Now the report does not claim everything about the EU is bad, nor does it cover the fact that there will be some losers if we leave the EU. For example, there would be at least a short period where exporters into the EU would face some tariffs they currently don’t, that is fact and to claim otherwise would be wrong. However, overall the conclusion is the economic impact of leaving the EU is neutral, with pros and cons, losses against opportunities and the balance of those who again and those who lose would ultimately be neutral in terms of the overall UK economy. Those who advocate leave should not overestimate any claims about us being hugely better off, but neither is the economic impact a reason not to leave the European Union. The conclusion is that we would neither be particularly worse or better off, and the decision to stay or leave therefore should not be based on the economic impact.

As a result there is no clear evidence, as the remain campaign will claim, that we are stronger, safer or better off in the EU. Stronger is more a matter of opinion,we would on balance probably be safer outside the EU and the economic impact is neutral. That does not mean we are better off (Financially and economically) out either and those who will claim that on the leave side are in my view exaggerating their case.This Referendum will open other cans of worms, especially if England and Scotland vote different ways. Scottish Nationalism could raise it’s head again.My view has always been that is a matter for the Scots, it is not a reason to colour ones view of the Referendum, however much some will try and skew it that way. If the Scottish Nationalists can use this for their own independence agenda, bully for them.
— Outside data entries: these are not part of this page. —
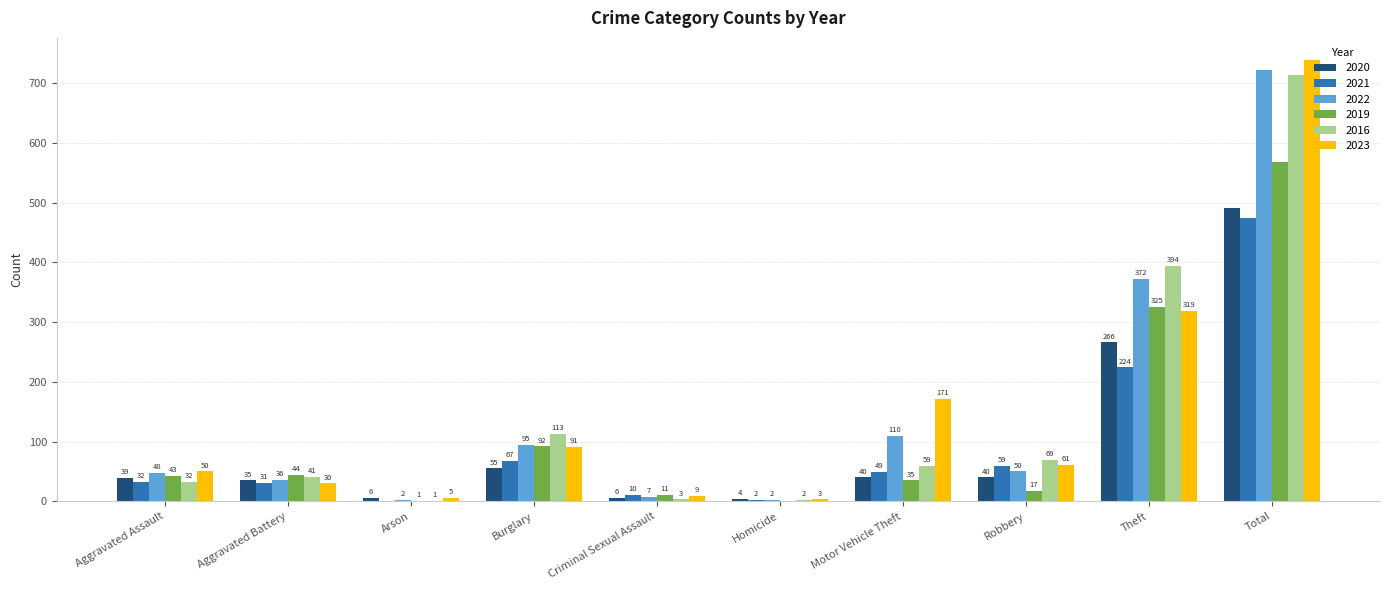

True or false: 2016 has a value of 1 at Arson.

True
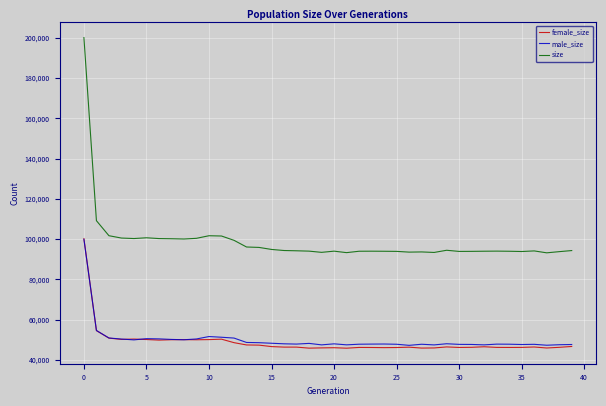

What is the minimum value for female_size?

45794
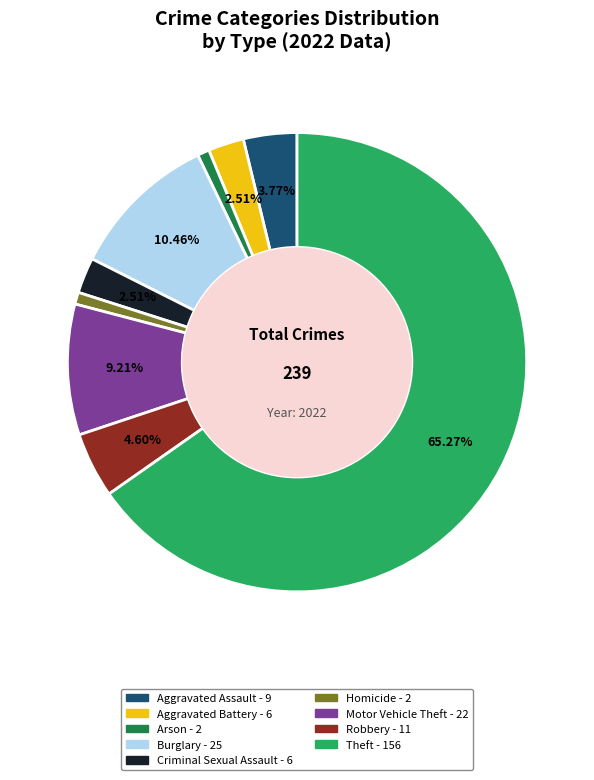

To the nearest percent, what is the difference between the Robbery and Aggravated Assault slice percentages?

1%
It also means normally great friends and allies will disagree, as David Cameron and Michael Gove have demonstrated already. and David Cameron’s position may be on the line. To be clear I respect what David Cameron has done, I respect his work in the negotiation, I respect the fact he has delivered the Referendum. (Ed Miliband would not have even given us one) He remains far superior an option as Prime Minister to the alternatives available, but on this issue, sadly, as with many people I respect who will back remain, I can’t agree with his conclusion. I am also acutely aware this will put me in the same camp as a number of people I have no time for whatsoever, as Nigel Farage’s extraordinary unveiling of George Galloway last night night shows only too well.

So how to vote if stronger is questionable, safer is dubious and better off is really economically neutral? Ultimately it comes down to the big picture. What sort of nation, or perhaps not do you want Britain to be? If you believe in Europe, working together ultimately being better then you should vote to remain. If you believe Britain should be a free nation state with laws determined by the people you elect, you should vote to leave. I call my blog the Moon Of Liberty because freedom is my top priority. Free nation states are an important aspect of freedom. I believe this is actually an exciting opportunity to explore a different path, form new friendship, create new alliances based on freedom and democracy rather than remain in a depressing, one size fits all EU with authoritarian, financially irresponsible (The EU has not has it’s accounts audited for over a decade) values. as a result I through this blog in an activities elsewhere, will advocate a vote to leave the European Union.